Following the departure of the boosters, at T+142 seconds, the Ariane will continue to climb, under the impulse of its Vulcain core engine. At three and a half minutes, ATV-4’s payload fairing will be released and the Vulcain will shut down, and the core stage will be discarded at about nine minutes into the flight. “On this mission, the main stage will fall back into the Atlantic Ocean, off the coast of Portugal,” continued Arianespace. The turn will then come for Ariane 5’s second stage, powered by a restartable Aestus engine, with a vacuum thrust of 6,100 pounds. This engine is fueled by unsymmetrical dimethyl hydrazine and nitrogen tetroxide and will burn for eight minutes, then shut down and enter a lengthy period of coasting, ahead of its second burn. “Following a ballistic phase, lasting 45 minutes, the upper stage is then reignited to circularize the orbit, directing the ATV, once separated into its targeted final orbit,” concluded the Arianespace launch-plan synopsis. The Aestus’ second burn will last about 30 seconds.
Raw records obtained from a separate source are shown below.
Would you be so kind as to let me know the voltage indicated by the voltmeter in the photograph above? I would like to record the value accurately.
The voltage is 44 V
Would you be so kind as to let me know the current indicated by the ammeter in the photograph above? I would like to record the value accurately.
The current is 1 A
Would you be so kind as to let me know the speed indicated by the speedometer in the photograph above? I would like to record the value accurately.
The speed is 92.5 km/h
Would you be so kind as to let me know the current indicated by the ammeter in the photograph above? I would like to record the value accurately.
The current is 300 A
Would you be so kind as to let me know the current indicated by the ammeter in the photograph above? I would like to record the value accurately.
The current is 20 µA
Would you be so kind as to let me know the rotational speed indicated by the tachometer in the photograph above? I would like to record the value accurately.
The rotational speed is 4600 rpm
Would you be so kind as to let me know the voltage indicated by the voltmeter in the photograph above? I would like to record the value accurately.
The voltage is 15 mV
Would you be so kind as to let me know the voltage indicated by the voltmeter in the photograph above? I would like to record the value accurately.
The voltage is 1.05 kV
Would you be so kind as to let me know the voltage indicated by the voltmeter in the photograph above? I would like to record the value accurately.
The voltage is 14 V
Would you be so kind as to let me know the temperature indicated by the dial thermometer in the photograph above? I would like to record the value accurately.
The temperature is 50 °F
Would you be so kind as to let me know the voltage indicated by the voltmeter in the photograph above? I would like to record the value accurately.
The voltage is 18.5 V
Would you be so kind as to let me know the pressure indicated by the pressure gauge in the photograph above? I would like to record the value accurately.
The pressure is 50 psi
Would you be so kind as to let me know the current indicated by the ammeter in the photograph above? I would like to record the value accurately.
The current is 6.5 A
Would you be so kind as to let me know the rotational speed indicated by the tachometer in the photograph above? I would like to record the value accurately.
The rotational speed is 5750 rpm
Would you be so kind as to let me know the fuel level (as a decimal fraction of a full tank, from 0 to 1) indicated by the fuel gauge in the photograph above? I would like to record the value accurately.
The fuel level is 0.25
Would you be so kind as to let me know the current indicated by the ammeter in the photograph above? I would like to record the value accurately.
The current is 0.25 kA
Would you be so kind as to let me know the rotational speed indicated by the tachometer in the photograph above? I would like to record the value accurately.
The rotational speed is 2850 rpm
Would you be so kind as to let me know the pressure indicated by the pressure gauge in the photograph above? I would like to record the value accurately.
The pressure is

By now, an hour will have elapsed since launch, and at T+63 minutes ATV-4 will separate from the final stage of the Ariane 5. “Albert Einstein”—or at least a spaceg-going namesake of the great physicist—will finally reach the environment about which he had written, studied, and theorized almost a century ago. Ten days of maneuvers will lie ahead of the cargo craft before its scheduled arrival and docking at the aft port of the International Space Station’s Zvezda module on 15 June, carefully watched by Expedition 36 Commander Pavel Vinogradov. It will remain a pressurized component of the expansive outpost until late October, whereupon it is due to be undocked and deorbited. According to NASA’s Expedition 35/36 press kit, the ATV-4 cargo includes drinking water, food, clothes, equipment, and propellant, and the spacecraft is expected to support periodic boosts of the space station’s orbit. A test of this capability is scheduled for later in June, ahead of a full-up re-boost on 10 July.